- Given problem -
Count the lines in the data below that contain the word "Shows" and give only that number.
Start
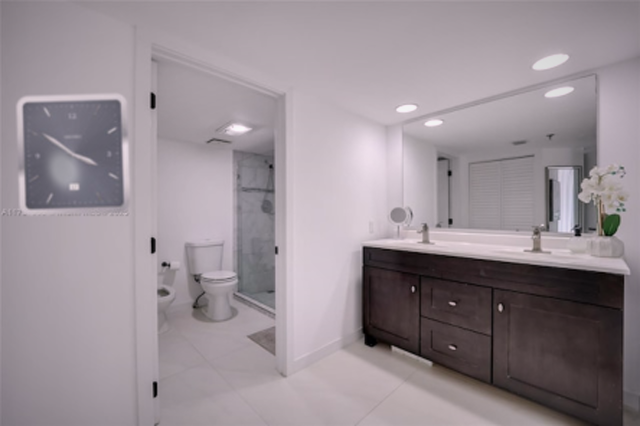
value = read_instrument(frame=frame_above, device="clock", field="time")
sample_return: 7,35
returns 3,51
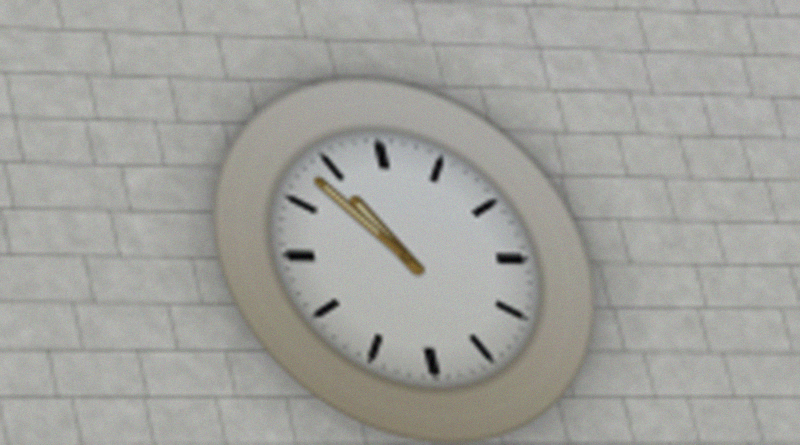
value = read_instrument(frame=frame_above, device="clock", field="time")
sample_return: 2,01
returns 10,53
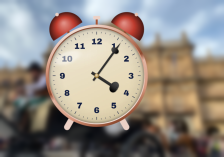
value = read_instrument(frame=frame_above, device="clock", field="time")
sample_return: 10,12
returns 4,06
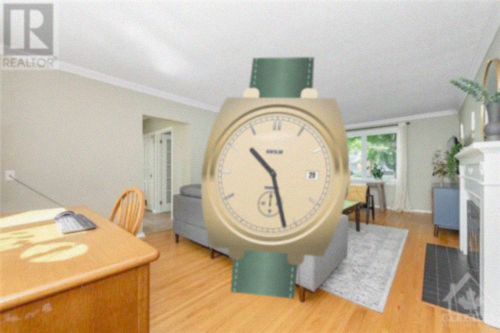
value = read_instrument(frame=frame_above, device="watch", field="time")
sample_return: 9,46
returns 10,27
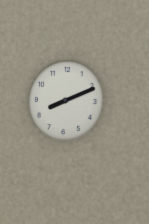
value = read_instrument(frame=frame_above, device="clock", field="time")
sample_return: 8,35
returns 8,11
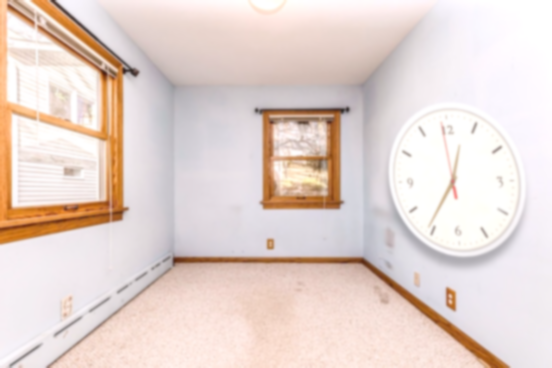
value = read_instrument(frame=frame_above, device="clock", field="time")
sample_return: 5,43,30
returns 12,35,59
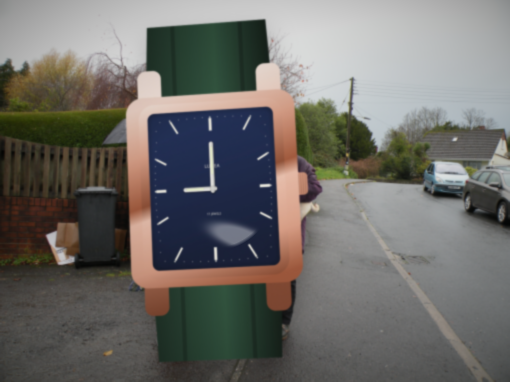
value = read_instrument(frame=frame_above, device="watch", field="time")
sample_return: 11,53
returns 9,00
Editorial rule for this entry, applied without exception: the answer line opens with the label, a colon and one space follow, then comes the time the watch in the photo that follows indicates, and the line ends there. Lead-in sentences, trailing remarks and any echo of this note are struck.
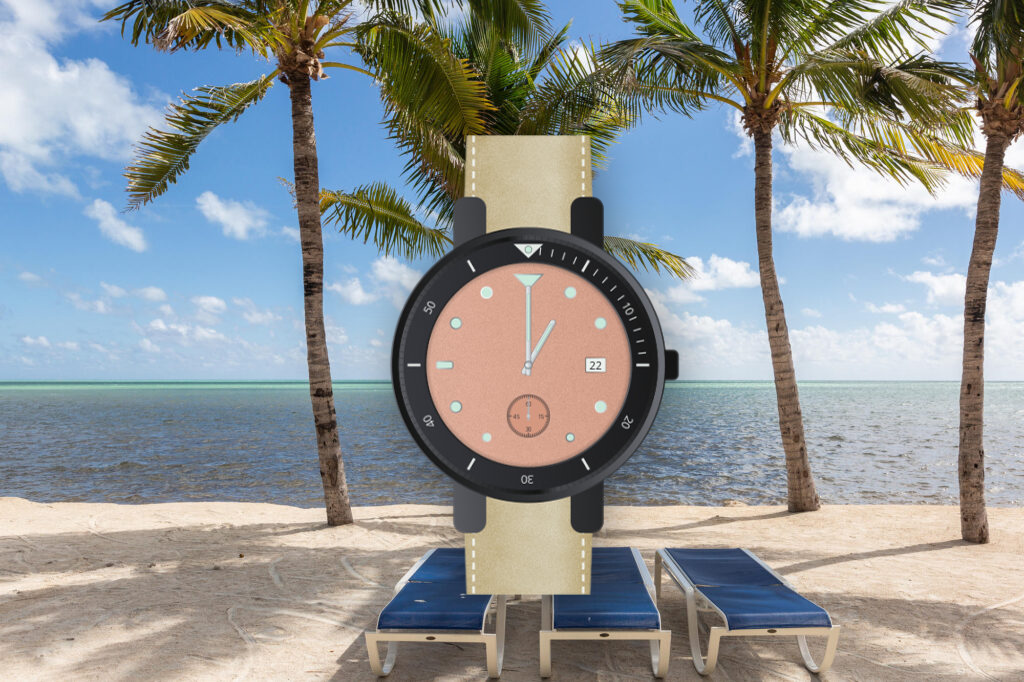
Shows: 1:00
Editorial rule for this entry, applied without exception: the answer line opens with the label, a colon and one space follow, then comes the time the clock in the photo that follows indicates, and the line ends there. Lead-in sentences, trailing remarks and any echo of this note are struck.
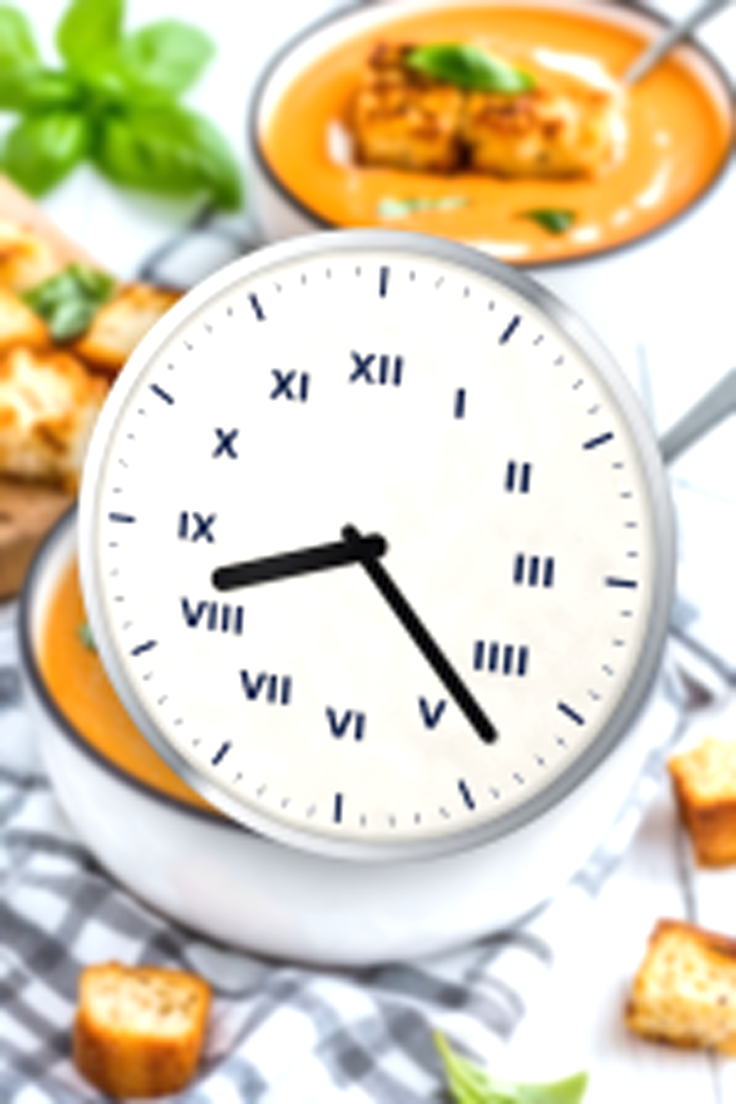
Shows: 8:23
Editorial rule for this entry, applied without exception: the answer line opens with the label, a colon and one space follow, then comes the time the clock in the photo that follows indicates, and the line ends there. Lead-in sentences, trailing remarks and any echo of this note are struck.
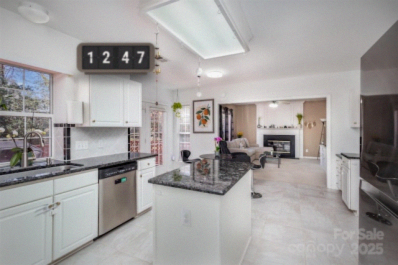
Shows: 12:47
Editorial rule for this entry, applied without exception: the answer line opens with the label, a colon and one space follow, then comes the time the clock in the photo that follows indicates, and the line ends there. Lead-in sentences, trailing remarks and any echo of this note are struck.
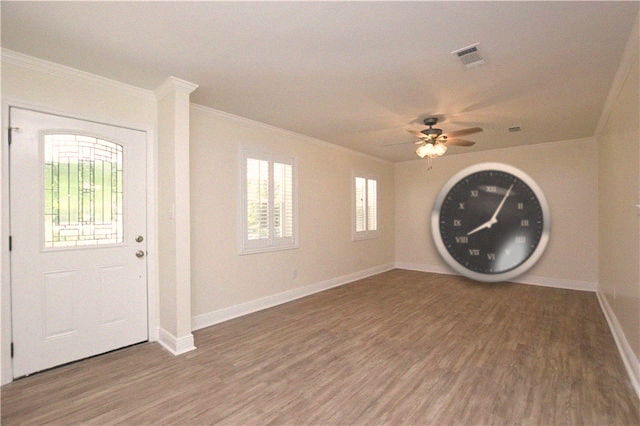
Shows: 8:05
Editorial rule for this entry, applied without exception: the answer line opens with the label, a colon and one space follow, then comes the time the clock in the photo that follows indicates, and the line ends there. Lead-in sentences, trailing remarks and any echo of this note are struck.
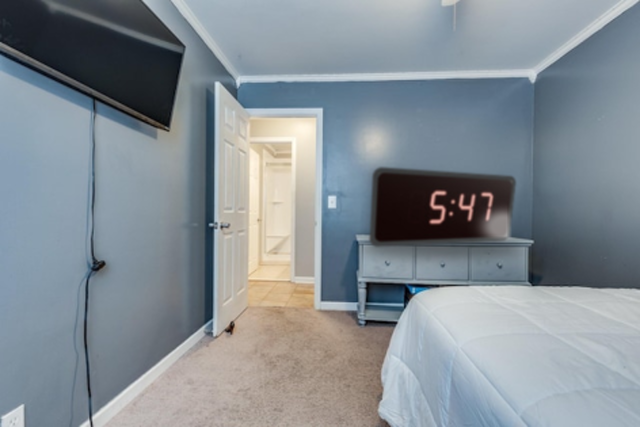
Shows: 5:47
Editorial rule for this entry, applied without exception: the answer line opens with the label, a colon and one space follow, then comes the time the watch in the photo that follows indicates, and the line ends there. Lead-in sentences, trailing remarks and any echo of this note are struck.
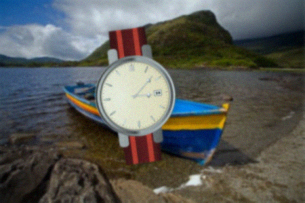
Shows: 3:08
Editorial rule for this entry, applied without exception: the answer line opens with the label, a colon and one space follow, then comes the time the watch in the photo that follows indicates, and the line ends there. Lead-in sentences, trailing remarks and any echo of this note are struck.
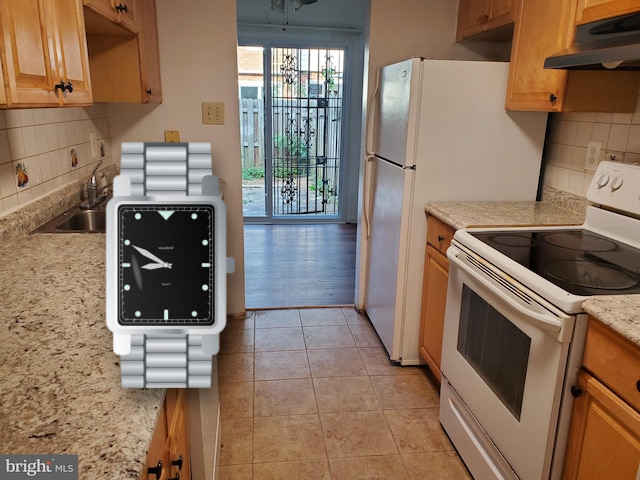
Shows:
End
- Exercise output -
7